Capturing these videos became very difficult as Israel shifted to using digital video feeds mixed with other data, with a 2010 GCHQ report noting that it lacked the systems to properly monitor the new Israeli technological capabilities. In addition to footage from drone cameras, the operation also tracked the movements of Israeli drones, using the transmissions drones sent off to update their bases on their location. Satellite surveillance systems at Menwith Hill were used to intercept transmissions between Israeli drones and satellites, capturing 20 separate videos in all. Training missions, as well as operations over the Golan Heights were monitored, with Israeli preparations for a possible strike on Iran watched extremely closely. One leaked report noted that Israeli drones were also being monitored due to Israeli UAV exports to many other countries, and Yedioth Ahronoth noted that this, along with the great interest shown in precisely what radar was mounted on the drones, indicated a commercial interest in the drones in addition to a security interest.

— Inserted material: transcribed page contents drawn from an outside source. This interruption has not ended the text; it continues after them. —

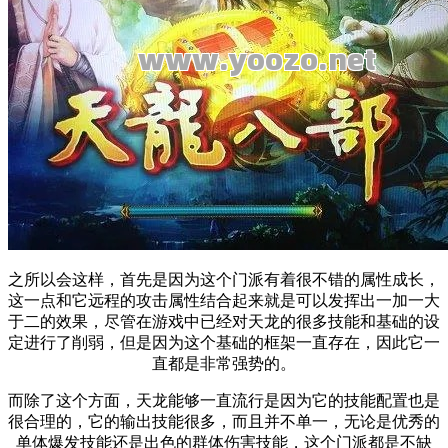
之所以会这样，首先是因为这个门派有着很不错的属性成长，
这一点和它远程的攻击属性结合起来就是可以发挥出一加一大
于二的效果，尽管在游戏中已经对天龙的很多技能和基础的设
定进行了削弱，但是因为这个基础的框架一直存在，因此它一
直都是非常强势的。
而除了这个方面，天龙能够一直流行是因为它的技能配置也是
很合理的，它的输出技能很多，而且并不单一，无论是优秀的
单体爆发技能还是出色的群体伤害技能，这个门派都是不缺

While drones were the primary target, on January 3, 2008, computer technicians from Menwith Hill managed to capture 14 seconds of cockpit footage from an Israeli F-16 fighter jet on a bombing mission over Gaza, showing a target on the ground being closely tracked. A sub-operation of Operation Anarchist, code-named Operation Runway, tracked the Israeli Black Sparrow air-launched missiles, which were used as targeting missiles during tests of the Arrow missile.

In addition to Israel, advanced weapons systems used by Egypt, Turkey, Iran, Syria, and Hezbollah were also hacked into. In particular, the operation managed to obtain footage of Iranian-made drones operated by Hezbollah and Syrian Armed Forces.

==Exposure==
On January 28, 2016, The Intercept, Der Spiegel, and Yedioth Ahronoth jointly broke the story, based on documents provided by NSA leaker Edward Snowden.

Israeli minister of energy Steinitz said that he was disappointed, but not surprised by the reports. An Israeli security official referred to Operation Anarchist as "an earthquake... the worst leak in the history of Israeli intelligence."